Visually, meanwhile, Firth is unapologetically ghoulish. Over the years, a purposefully immature style of 2D animation has given way to upsettingly fleshy, breathing dystopias. Often this sees him use photograph augmentation and collage techniques to produce a deliberate uncanny valley, where we know what we are seeing is not real, but looks much to realistic for us to be comfortable. Wet, flapping faces peel away from skulls; an eyeless cow begins to munch on steaming offal during a long car journey; a ‘dog’ stapled together from assorted carcasses hobbles past to sing over the closing credits.
It’s a daring aesthetic which I think there are a lot of merits in – showing the terror of life is as worthy and important an artistic endeavour as displaying its beauty. There’s something of Pickman’s Model to Firth’s work; no matter how hideous and monstrous the paintings become, they are impossible to prize your eyes or mind away from.
If that all sounds nightmarish, well, it is. Firth says that he takes “inspiration from the unpredictability of dreams“, something which makes producing his films even more difficult because of the painstaking lack of spontaneity in making animation. Fortunately, he has clearly found a slow, steady mode of working which can still surprise viewers, at the very least.
And while his creations have sprawled in so many different directions, that is still most evident in Salad Fingers – Firth’s most faithful character. As the nights draw in, Firth has released Mr Fingers’ 13th outing, Harvest, having debuted him in the distant summer of 2004. You might think that we have seen everything in the desolate landscape in which the series takes place – but the ever-evolving styles and skills of his creator mean that poor Salad Fingers is still being exposed to fresh horrors, even now.
The crudely drawn figure of Salad Fingers and the finger-puppets which often serve as his only companions may be visually unnerving in their own right. But Firth’s voice-work for the character – a withered, high-pitched croak – running through an endearingly antiquated dialect are disarmingly charming. Add to this Salad Fingers’ creaking, slow gait and hunched back and he comes across as a wittering old woman, who got lost on the way to the shops. In this status, you genuinely end up fearing for a character who is still overtly disturbing – worrying what Firth is about to put him through next.

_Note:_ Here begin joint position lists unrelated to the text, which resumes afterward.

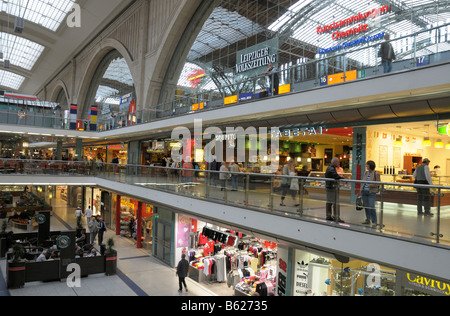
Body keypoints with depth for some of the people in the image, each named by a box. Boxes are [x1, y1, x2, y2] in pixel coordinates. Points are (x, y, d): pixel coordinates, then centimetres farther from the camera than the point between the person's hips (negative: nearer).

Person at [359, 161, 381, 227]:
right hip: (364, 191, 6)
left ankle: (374, 221, 2)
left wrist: (370, 185, -20)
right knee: (366, 206, 9)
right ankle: (368, 220, 21)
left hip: (371, 192, -6)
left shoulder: (376, 173, -5)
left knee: (371, 206, -8)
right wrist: (361, 189, 9)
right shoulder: (366, 173, 11)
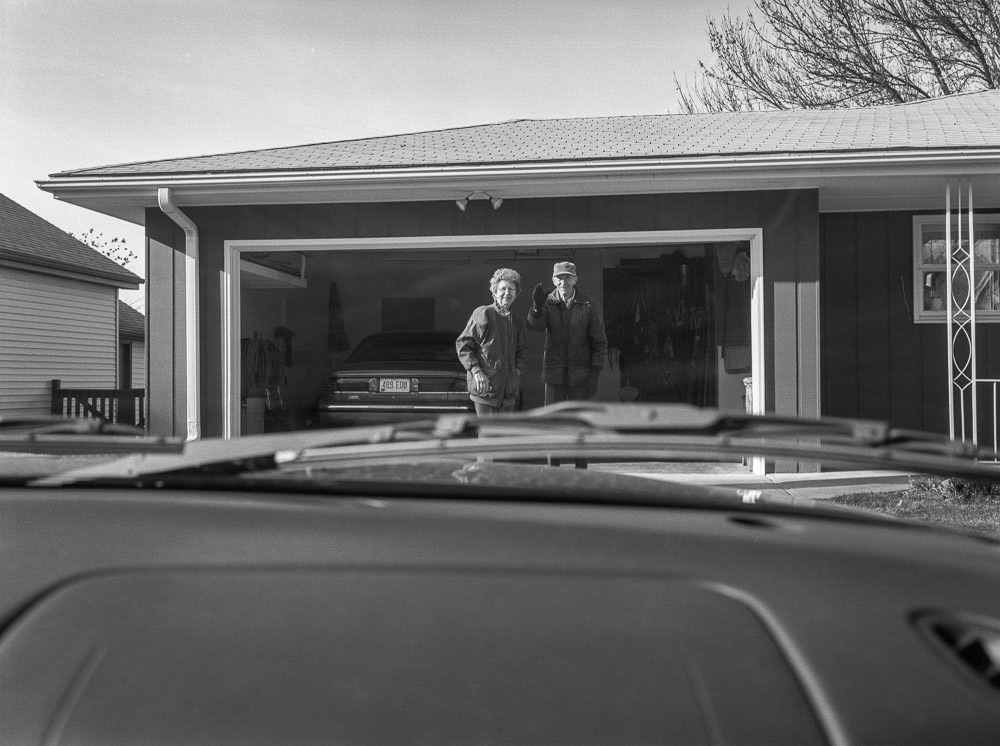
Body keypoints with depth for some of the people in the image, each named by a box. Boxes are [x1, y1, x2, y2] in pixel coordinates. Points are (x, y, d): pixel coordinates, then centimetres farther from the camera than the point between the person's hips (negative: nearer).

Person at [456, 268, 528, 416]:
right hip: (485, 386, -6)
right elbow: (463, 344, -5)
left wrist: (519, 369, 5)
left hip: (509, 389, 6)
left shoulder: (517, 321, 14)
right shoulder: (483, 314, -4)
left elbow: (522, 350, 24)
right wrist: (475, 370, -15)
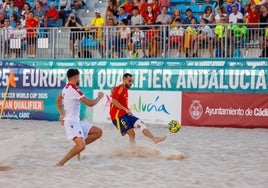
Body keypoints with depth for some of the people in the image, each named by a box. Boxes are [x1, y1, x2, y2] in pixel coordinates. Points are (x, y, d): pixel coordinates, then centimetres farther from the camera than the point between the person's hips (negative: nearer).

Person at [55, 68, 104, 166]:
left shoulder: (66, 88, 13)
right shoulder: (74, 90, -17)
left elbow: (58, 100, 30)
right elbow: (90, 103, -16)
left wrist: (62, 115, 26)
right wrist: (99, 97, 3)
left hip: (77, 121, 10)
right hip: (72, 122, -10)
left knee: (98, 132, 7)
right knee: (81, 146, -25)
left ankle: (78, 147, 9)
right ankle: (60, 164, -21)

This makes some of the extensions of his world all the more disquieting in Harvest, as it is asserted his shack is based atop some kind of mass grave, placed there at the whim of a mad god who forbids Mr Fingers’ exit. Even death seems not to be a release for our long-suffering protagonist(?), who it now appears reproduces asexually, dooming him to live out the same hideous fate seasonally.
But what might just play on my mind for even longer than all of that, is the way the film’s dialogue flirts with breaking the fourth wall. When the next generation of Salad Fingers explains how he will know what to do when the elder is gone, it feels like Firth is speaking to us, to the people whose own appetite for the dark and depraved worlds he has made a living out of catering to.

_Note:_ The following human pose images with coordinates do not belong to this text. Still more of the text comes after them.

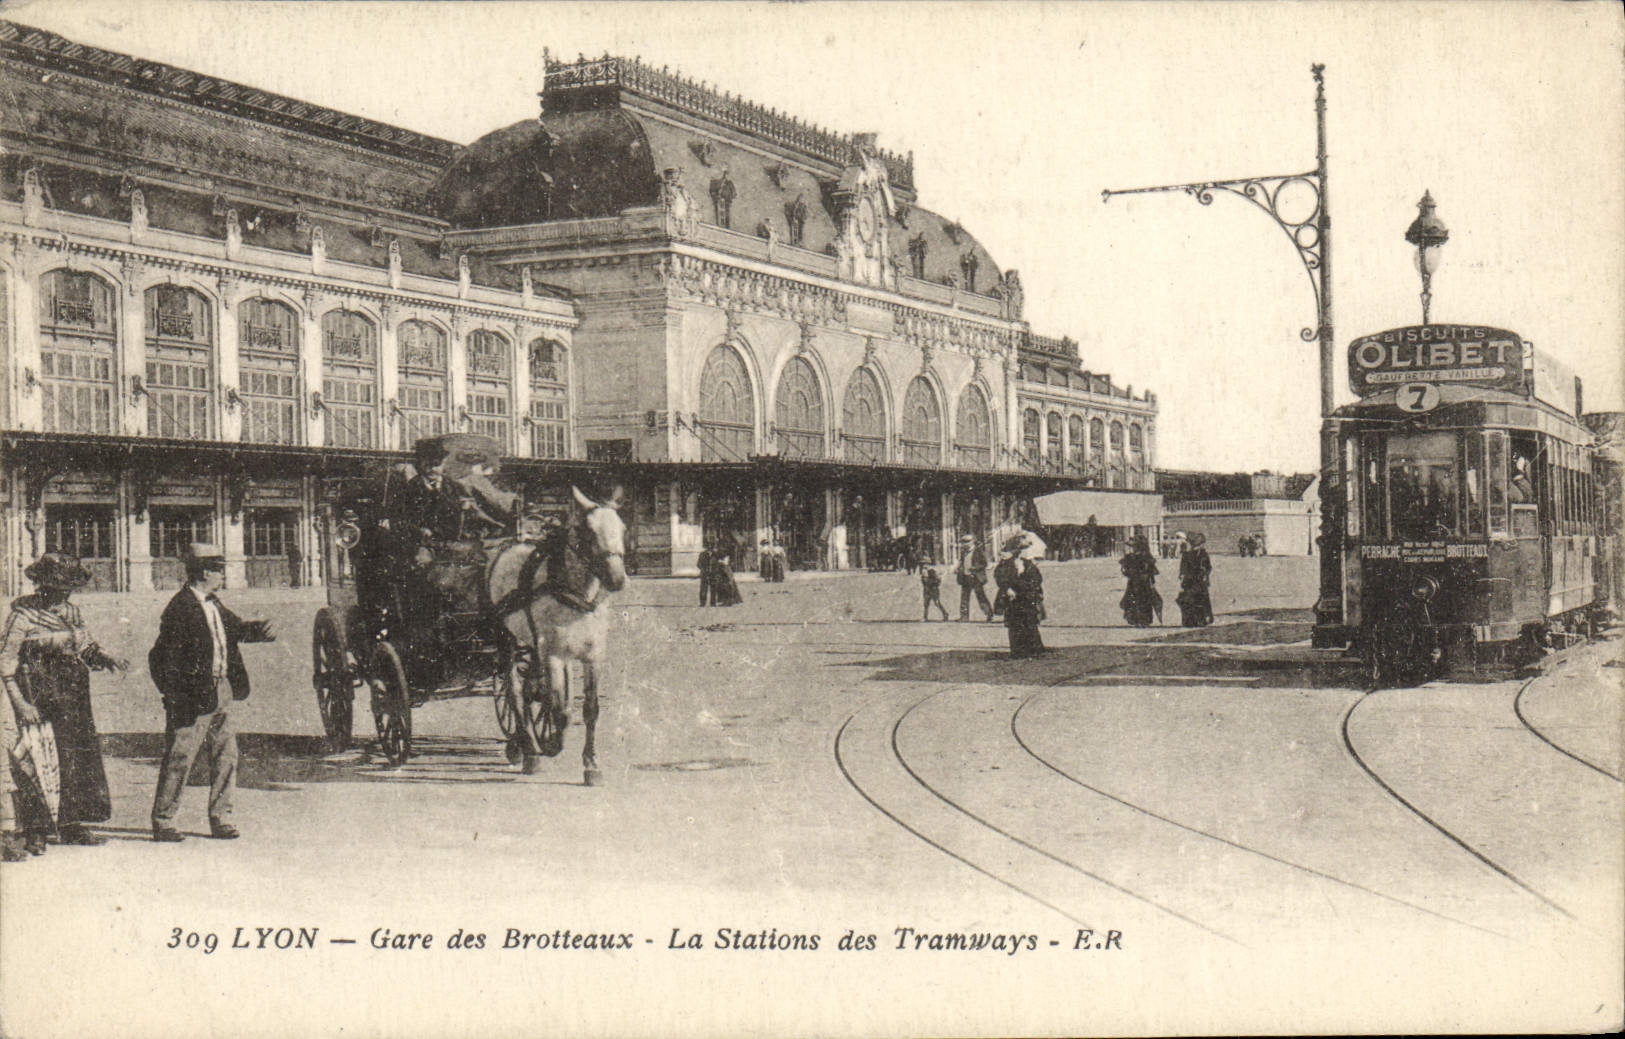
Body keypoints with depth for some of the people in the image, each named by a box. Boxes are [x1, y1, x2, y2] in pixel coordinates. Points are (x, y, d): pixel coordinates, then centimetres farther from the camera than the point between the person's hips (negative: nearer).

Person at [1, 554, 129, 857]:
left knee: (78, 758, 7)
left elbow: (85, 648, 17)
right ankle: (35, 832, 3)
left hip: (73, 700, 6)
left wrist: (106, 659, -4)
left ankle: (71, 826, 18)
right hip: (39, 701, -6)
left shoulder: (70, 612, 10)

“Use the Moon’s reason as your wisdom. I’ve walked your dreams for decades. I’ve observed you.”
This could be seen as Firth informing us that we are part of this process. That he knows what to do now – to put his characters through repeated hell – because he has developed an understanding of our own psyches, our desires for carnage, and our behaviour around his most upsetting works. For all the intricate misery and comedic gore of Firth’s filmography, then, the eternally cartoonish world of Salad Fingers still manages to be his most uniquely discomforting.